ASSIGNMENT: Recast every line of the records below as a Markdown table with two columns, "Row" and "Line". Number the rows in order and skip any blank lines.
### RECORDS TO USE
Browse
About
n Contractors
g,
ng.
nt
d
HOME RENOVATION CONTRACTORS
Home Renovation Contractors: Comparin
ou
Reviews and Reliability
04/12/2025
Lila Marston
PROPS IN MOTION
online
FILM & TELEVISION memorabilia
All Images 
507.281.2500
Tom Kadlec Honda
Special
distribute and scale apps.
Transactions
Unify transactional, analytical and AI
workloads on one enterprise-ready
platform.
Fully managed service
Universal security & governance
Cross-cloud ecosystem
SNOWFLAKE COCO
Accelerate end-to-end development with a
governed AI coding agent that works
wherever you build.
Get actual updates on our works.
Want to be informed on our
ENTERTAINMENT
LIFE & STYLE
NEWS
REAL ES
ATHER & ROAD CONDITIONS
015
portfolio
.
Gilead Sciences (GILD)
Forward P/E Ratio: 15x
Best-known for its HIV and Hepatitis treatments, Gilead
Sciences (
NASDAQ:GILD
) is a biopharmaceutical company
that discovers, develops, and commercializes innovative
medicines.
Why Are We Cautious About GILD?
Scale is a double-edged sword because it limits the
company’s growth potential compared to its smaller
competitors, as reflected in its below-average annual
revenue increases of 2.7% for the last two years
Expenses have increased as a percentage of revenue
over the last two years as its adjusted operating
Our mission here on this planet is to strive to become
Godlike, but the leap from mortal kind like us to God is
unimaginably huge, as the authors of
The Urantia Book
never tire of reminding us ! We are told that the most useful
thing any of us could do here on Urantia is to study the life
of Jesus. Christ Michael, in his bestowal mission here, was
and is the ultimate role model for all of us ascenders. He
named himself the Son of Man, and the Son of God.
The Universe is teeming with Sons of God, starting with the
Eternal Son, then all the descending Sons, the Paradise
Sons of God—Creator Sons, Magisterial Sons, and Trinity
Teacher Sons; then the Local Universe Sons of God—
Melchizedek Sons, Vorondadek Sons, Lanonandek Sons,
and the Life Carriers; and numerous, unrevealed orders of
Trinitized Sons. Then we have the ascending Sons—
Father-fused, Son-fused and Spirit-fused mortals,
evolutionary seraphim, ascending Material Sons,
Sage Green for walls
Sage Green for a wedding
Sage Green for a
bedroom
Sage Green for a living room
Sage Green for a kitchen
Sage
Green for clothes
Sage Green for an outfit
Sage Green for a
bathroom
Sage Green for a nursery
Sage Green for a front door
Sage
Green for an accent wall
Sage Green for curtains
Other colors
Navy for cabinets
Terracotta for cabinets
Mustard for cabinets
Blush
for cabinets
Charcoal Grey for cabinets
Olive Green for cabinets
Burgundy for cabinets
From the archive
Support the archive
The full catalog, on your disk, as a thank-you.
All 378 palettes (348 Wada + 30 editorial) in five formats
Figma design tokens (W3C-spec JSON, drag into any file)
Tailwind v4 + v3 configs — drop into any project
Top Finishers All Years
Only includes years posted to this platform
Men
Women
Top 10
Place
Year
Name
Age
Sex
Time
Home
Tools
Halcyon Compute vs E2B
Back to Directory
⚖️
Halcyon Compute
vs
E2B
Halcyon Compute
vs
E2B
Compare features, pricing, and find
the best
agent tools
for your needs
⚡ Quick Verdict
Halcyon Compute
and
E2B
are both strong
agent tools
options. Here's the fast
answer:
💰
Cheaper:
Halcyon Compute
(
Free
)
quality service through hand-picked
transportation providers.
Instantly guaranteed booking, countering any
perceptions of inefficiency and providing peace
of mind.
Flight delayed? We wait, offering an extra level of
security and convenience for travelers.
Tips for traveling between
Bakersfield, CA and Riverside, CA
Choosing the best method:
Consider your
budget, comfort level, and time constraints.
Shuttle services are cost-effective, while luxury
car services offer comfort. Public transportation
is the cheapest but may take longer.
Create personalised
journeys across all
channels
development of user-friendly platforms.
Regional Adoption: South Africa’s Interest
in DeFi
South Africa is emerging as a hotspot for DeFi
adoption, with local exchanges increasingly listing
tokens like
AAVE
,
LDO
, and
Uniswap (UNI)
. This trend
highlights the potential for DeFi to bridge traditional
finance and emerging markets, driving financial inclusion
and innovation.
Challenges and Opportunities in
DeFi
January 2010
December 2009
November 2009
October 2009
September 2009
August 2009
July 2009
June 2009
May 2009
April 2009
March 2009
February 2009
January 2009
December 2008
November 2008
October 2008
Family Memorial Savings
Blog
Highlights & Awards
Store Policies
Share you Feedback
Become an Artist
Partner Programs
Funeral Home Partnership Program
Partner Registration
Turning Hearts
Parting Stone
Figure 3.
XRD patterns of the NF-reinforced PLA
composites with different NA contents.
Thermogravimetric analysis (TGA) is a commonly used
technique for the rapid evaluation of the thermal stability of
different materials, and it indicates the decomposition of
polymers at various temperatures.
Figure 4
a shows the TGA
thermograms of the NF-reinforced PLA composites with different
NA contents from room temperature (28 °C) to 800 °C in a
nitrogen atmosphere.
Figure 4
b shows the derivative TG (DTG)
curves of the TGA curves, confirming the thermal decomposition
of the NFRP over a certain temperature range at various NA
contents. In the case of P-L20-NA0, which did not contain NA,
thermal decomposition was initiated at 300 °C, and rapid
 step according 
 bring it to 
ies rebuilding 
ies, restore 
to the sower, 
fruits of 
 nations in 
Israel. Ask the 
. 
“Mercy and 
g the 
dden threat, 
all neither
######
YOUR RESPONSE:
| Row | Line |
|---|---|
| 1 | Browse |
| 2 | About |
| 3 | n Contractors |
| 4 | g, |
| 5 | ng. |
| 6 | nt |
| 7 | d |
| 8 | HOME RENOVATION CONTRACTORS |
| 9 | Home Renovation Contractors: Comparin |
| 10 | ou |
| 11 | Reviews and Reliability |
| 12 | 04/12/2025 |
| 13 | Lila Marston |
| 14 | PROPS IN MOTION |
| 15 | online |
| 16 | FILM & TELEVISION memorabilia |
| 17 | All Images  |
| 18 | 507.281.2500 |
| 19 | Tom Kadlec Honda |
| 20 | Special |
| 21 | distribute and scale apps. |
| 22 | Transactions |
| 23 | Unify transactional, analytical and AI |
| 24 | workloads on one enterprise-ready |
| 25 | platform. |
| 26 | Fully managed service |
| 27 | Universal security & governance |
| 28 | Cross-cloud ecosystem |
| 29 | SNOWFLAKE COCO |
| 30 | Accelerate end-to-end development with a |
| 31 | governed AI coding agent that works |
| 32 | wherever you build. |
| 33 | Get actual updates on our works. |
| 34 | Want to be informed on our |
| 35 | ENTERTAINMENT |
| 36 | LIFE & STYLE |
| 37 | NEWS |
| 38 | REAL ES |
| 39 | ATHER & ROAD CONDITIONS |
| 40 | 015 |
| 41 | portfolio |
| 42 | . |
| 43 | Gilead Sciences (GILD) |
| 44 | Forward P/E Ratio: 15x |
| 45 | Best-known for its HIV and Hepatitis treatments, Gilead |
| 46 | Sciences ( |
| 47 | NASDAQ:GILD |
| 48 | ) is a biopharmaceutical company |
| 49 | that discovers, develops, and commercializes innovative |
| 50 | medicines. |
| 51 | Why Are We Cautious About GILD? |
| 52 | Scale is a double-edged sword because it limits the |
| 53 | company’s growth potential compared to its smaller |
| 54 | competitors, as reflected in its below-average annual |
| 55 | revenue increases of 2.7% for the last two years |
| 56 | Expenses have increased as a percentage of revenue |
| 57 | over the last two years as its adjusted operating |
| 58 | Our mission here on this planet is to strive to become |
| 59 | Godlike, but the leap from mortal kind like us to God is |
| 60 | unimaginably huge, as the authors of |
| 61 | The Urantia Book |
| 62 | never tire of reminding us ! We are told that the most useful |
| 63 | thing any of us could do here on Urantia is to study the life |
| 64 | of Jesus. Christ Michael, in his bestowal mission here, was |
| 65 | and is the ultimate role model for all of us ascenders. He |
| 66 | named himself the Son of Man, and the Son of God. |
| 67 | The Universe is teeming with Sons of God, starting with the |
| 68 | Eternal Son, then all the descending Sons, the Paradise |
| 69 | Sons of God—Creator Sons, Magisterial Sons, and Trinity |
| 70 | Teacher Sons; then the Local Universe Sons of God— |
| 71 | Melchizedek Sons, Vorondadek Sons, Lanonandek Sons, |
| 72 | and the Life Carriers; and numerous, unrevealed orders of |
| 73 | Trinitized Sons. Then we have the ascending Sons— |
| 74 | Father-fused, Son-fused and Spirit-fused mortals, |
| 75 | evolutionary seraphim, ascending Material Sons, |
| 76 | Sage Green for walls |
| 77 | Sage Green for a wedding |
| 78 | Sage Green for a |
| 79 | bedroom |
| 80 | Sage Green for a living room |
| 81 | Sage Green for a kitchen |
| 82 | Sage |
| 83 | Green for clothes |
| 84 | Sage Green for an outfit |
| 85 | Sage Green for a |
| 86 | bathroom |
| 87 | Sage Green for a nursery |
| 88 | Sage Green for a front door |
| 89 | Sage |
| 90 | Green for an accent wall |
| 91 | Sage Green for curtains |
| 92 | Other colors |
| 93 | Navy for cabinets |
| 94 | Terracotta for cabinets |
| 95 | Mustard for cabinets |
| 96 | Blush |
| 97 | for cabinets |
| 98 | Charcoal Grey for cabinets |
| 99 | Olive Green for cabinets |
| 100 | Burgundy for cabinets |
| 101 | From the archive |
| 102 | Support the archive |
| 103 | The full catalog, on your disk, as a thank-you. |
| 104 | All 378 palettes (348 Wada + 30 editorial) in five formats |
| 105 | Figma design tokens (W3C-spec JSON, drag into any file) |
| 106 | Tailwind v4 + v3 configs — drop into any project |
| 107 | Top Finishers All Years |
| 108 | Only includes years posted to this platform |
| 109 | Men |
| 110 | Women |
| 111 | Top 10 |
| 112 | Place |
| 113 | Year |
| 114 | Name |
| 115 | Age |
| 116 | Sex |
| 117 | Time |
| 118 | Home |
| 119 | Tools |
| 120 | Halcyon Compute vs E2B |
| 121 | Back to Directory |
| 122 | ⚖️ |
| 123 | Halcyon Compute |
| 124 | vs |
| 125 | E2B |
| 126 | Halcyon Compute |
| 127 | vs |
| 128 | E2B |
| 129 | Compare features, pricing, and find |
| 130 | the best |
| 131 | agent tools |
| 132 | for your needs |
| 133 | ⚡ Quick Verdict |
| 134 | Halcyon Compute |
| 135 | and |
| 136 | E2B |
| 137 | are both strong |
| 138 | agent tools |
| 139 | options. Here's the fast |
| 140 | answer: |
| 141 | 💰 |
| 142 | Cheaper: |
| 143 | Halcyon Compute |
| 144 | ( |
| 145 | Free |
| 146 | ) |
| 147 | quality service through hand-picked |
| 148 | transportation providers. |
| 149 | Instantly guaranteed booking, countering any |
| 150 | perceptions of inefficiency and providing peace |
| 151 | of mind. |
| 152 | Flight delayed? We wait, offering an extra level of |
| 153 | security and convenience for travelers. |
| 154 | Tips for traveling between |
| 155 | Bakersfield, CA and Riverside, CA |
| 156 | Choosing the best method: |
| 157 | Consider your |
| 158 | budget, comfort level, and time constraints. |
| 159 | Shuttle services are cost-effective, while luxury |
| 160 | car services offer comfort. Public transportation |
| 161 | is the cheapest but may take longer. |
| 162 | Create personalised |
| 163 | journeys across all |
| 164 | channels |
| 165 | development of user-friendly platforms. |
| 166 | Regional Adoption: South Africa’s Interest |
| 167 | in DeFi |
| 168 | South Africa is emerging as a hotspot for DeFi |
| 169 | adoption, with local exchanges increasingly listing |
| 170 | tokens like |
| 171 | AAVE |
| 172 | , |
| 173 | LDO |
| 174 | , and |
| 175 | Uniswap (UNI) |
| 176 | . This trend |
| 177 | highlights the potential for DeFi to bridge traditional |
| 178 | finance and emerging markets, driving financial inclusion |
| 179 | and innovation. |
| 180 | Challenges and Opportunities in |
| 181 | DeFi |
| 182 | January 2010 |
| 183 | December 2009 |
| 184 | November 2009 |
| 185 | October 2009 |
| 186 | September 2009 |
| 187 | August 2009 |
| 188 | July 2009 |
| 189 | June 2009 |
| 190 | May 2009 |
| 191 | April 2009 |
| 192 | March 2009 |
| 193 | February 2009 |
| 194 | January 2009 |
| 195 | December 2008 |
| 196 | November 2008 |
| 197 | October 2008 |
| 198 | Family Memorial Savings |
| 199 | Blog |
| 200 | Highlights & Awards |
| 201 | Store Policies |
| 202 | Share you Feedback |
| 203 | Become an Artist |
| 204 | Partner Programs |
| 205 | Funeral Home Partnership Program |
| 206 | Partner Registration |
| 207 | Turning Hearts |
| 208 | Parting Stone |
| 209 | Figure 3. |
| 210 | XRD patterns of the NF-reinforced PLA |
| 211 | composites with different NA contents. |
| 212 | Thermogravimetric analysis (TGA) is a commonly used |
| 213 | technique for the rapid evaluation of the thermal stability of |
| 214 | different materials, and it indicates the decomposition of |
| 215 | polymers at various temperatures. |
| 216 | Figure 4 |
| 217 | a shows the TGA |
| 218 | thermograms of the NF-reinforced PLA composites with different |
| 219 | NA contents from room temperature (28 °C) to 800 °C in a |
| 220 | nitrogen atmosphere. |
| 221 | Figure 4 |
| 222 | b shows the derivative TG (DTG) |
| 223 | curves of the TGA curves, confirming the thermal decomposition |
| 224 | of the NFRP over a certain temperature range at various NA |
| 225 | contents. In the case of P-L20-NA0, which did not contain NA, |
| 226 | thermal decomposition was initiated at 300 °C, and rapid |
| 227 |  step according  |
| 228 |  bring it to  |
| 229 | ies rebuilding  |
| 230 | ies, restore  |
| 231 | to the sower,  |
| 232 | fruits of  |
| 233 |  nations in  |
| 234 | Israel. Ask the  |
| 235 | .  |
| 236 | “Mercy and  |
| 237 | g the  |
| 238 | dden threat,  |
| 239 | all neither |